When used for testing purposes, the primary objective of respondent debriefing is to determine whether concepts and questions are understood by respondents in the same way that the survey designers intend. Sufficient information is obtained to evaluate the extent to which reported data are consistent with survey definitions. For instance, respondents may be asked whether they included or excluded particular items in their answers, per definitions. In economic surveys, use of records and/or estimation strategies may also be queried. In addition, respondent debriefings can be useful in determining the reason for respondent misunderstandings. Sometimes results of respondent debriefing show that a question is superfluous and can be eliminated from the final questionnaire. Conversely, it may be discovered that additional questions need to be included in the final questionnaire to better operationalize the concept of interest. Finally, the data may show that concepts or questions cause confusion or misunderstanding as far as the intended meaning is concerned.

A critical aspect of a successful respondent debriefing is that question designers and researchers must have a clear idea of potential problems so that good debriefing questions can be developed. Ideas about potential problems can come from pre-field techniques (e.g., cognitive interviews) conducted prior to the field test, from analysis of data from a previous survey, from careful review of questionnaires, or from observation of earlier interviews.

Respondent debriefings have the potential to supplement the information obtained from behavior coding. As noted above, behavior coding demonstrates the existence of problems but does not always indicate the source of the problem. When designed properly, the results of respondent debriefing can provide information about the sources. In addition, respondent debriefing may reveal problems not evident from the response behavior.

Interviewer Debriefing has traditionally been the primary method used to evaluate field or pilot tests of interviewer-administered surveys. It also may be used following production data collection prior to redesigning an ongoing periodic or recurring survey. Interviewer debriefing consists of group discussions and/or structured questionnaires with the interviewers who conducted the test to obtain their views of questionnaire problems. The objective is to use the interviewers' direct contact with respondents to enrich the questionnaire designer's understanding of questionnaire problems. While it is a useful evaluation component, it is not sufficient as an evaluation method and does not meet the minimal pretest standards. Interviewers may not always be accurate reporters of certain types of questionnaire problems for several reasons. When interviewers report a problem, we do not know whether it was troublesome for one respondent or for many. Interviewers' reports of problem questions may reflect their own preference for a question rather than respondent confusion. Also, experienced interviewers sometimes change the wording of problem questions as a matter of course to make them work, and may not even realize they have done so.
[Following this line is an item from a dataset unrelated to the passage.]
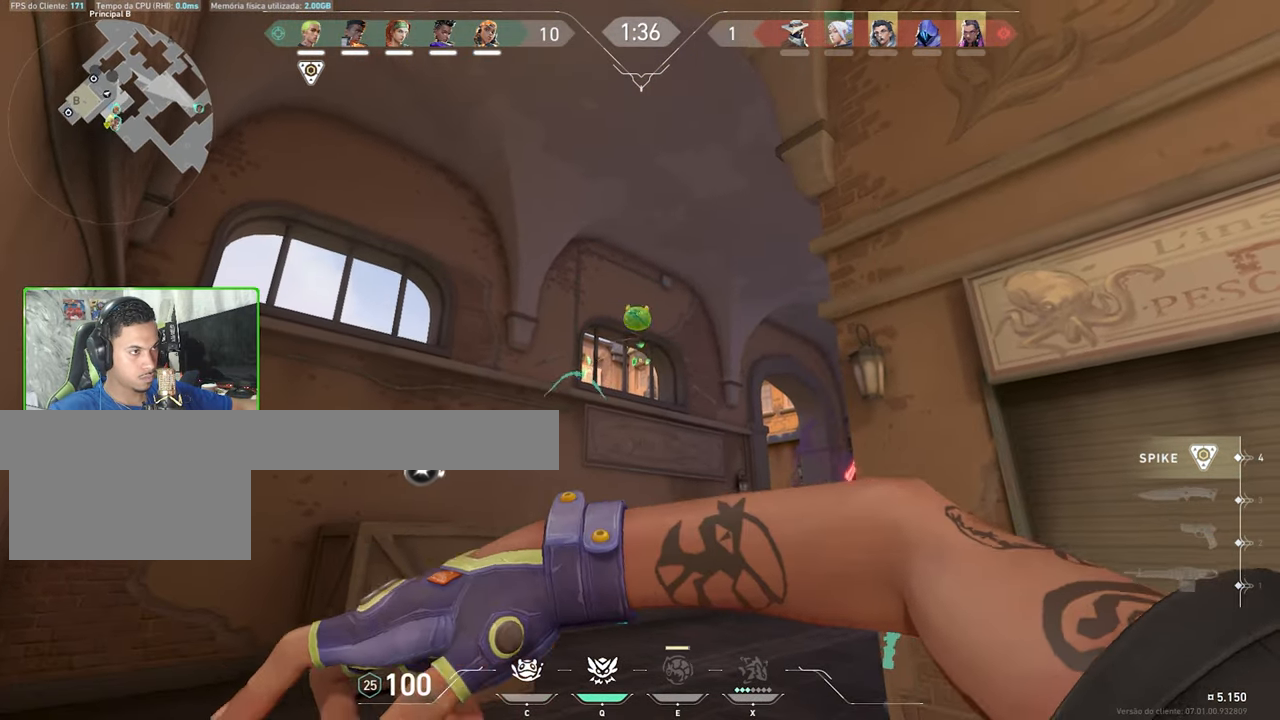
{"keys": ["w"], "mouse": [], "mouse_move": "still", "events": [[300, "w", "down"]]}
Interviewer debriefings can be conducted in several different ways: in a group setting, through rating forms, or through standardized questionnaires. Group setting debriefings are the most common method. They essentially involve conducting a focus group with the field test interviewers to learn about their experiences in administering the questionnaire. Rating forms obtain more quantitative information by asking interviewers to rate each question in the pretest questionnaire on selected characteristics of interest to the researchers (e.g., whether the interviewer had trouble reading the question as written, whether the respondent understood the words or ideas in the question). Standardized interviewer debriefing questionnaires collect information about the interviewers' perceptions of the problem, prevalence of a problem, reasons for the problem, and proposed solutions to a problem. They can also be used to ask about the magnitude of specific kinds of problems to test the interviewers' knowledge of subject-matter concepts.

Analysts' Feedback is a method of learning about problems with a questionnaire specific to the economic area. Since at the Census Bureau most economic surveys are self-administered, survey or program staff analysts in the individual subject areas, rather than interviewers, often have contact with respondents. Feedback from analysts about their interactions with respondents may serve as an informal or semi-formal evaluation of the questionnaire and the data collected. These interactions include "Help Desk" phone inquiries from respondents, as well as follow-up phone calls to respondents by analysts investigating suspicious data flagged by edit failures. This information is more useful when analysts systematically record feedback from respondents in a log. This enables qualitative evaluation of the relative severity of questionnaire problems, because strictly anecdotal feedback may sometimes be overstated.

Another way of gathering feedback is for questionnaire design experts to conduct focus groups with analysts who review data and resolve edit failures to identify potential candidate questions for redesign and/or evaluation by other methods. Regardless of how respondent feedback is captured, it is typically conveyed by analysts early in the questionnaire development cycle for recurring surveys for the purpose of indicating problematic questions. However, while collecting feedback from analysts is a useful evaluation component, it does not meet the minimal pretesting standard.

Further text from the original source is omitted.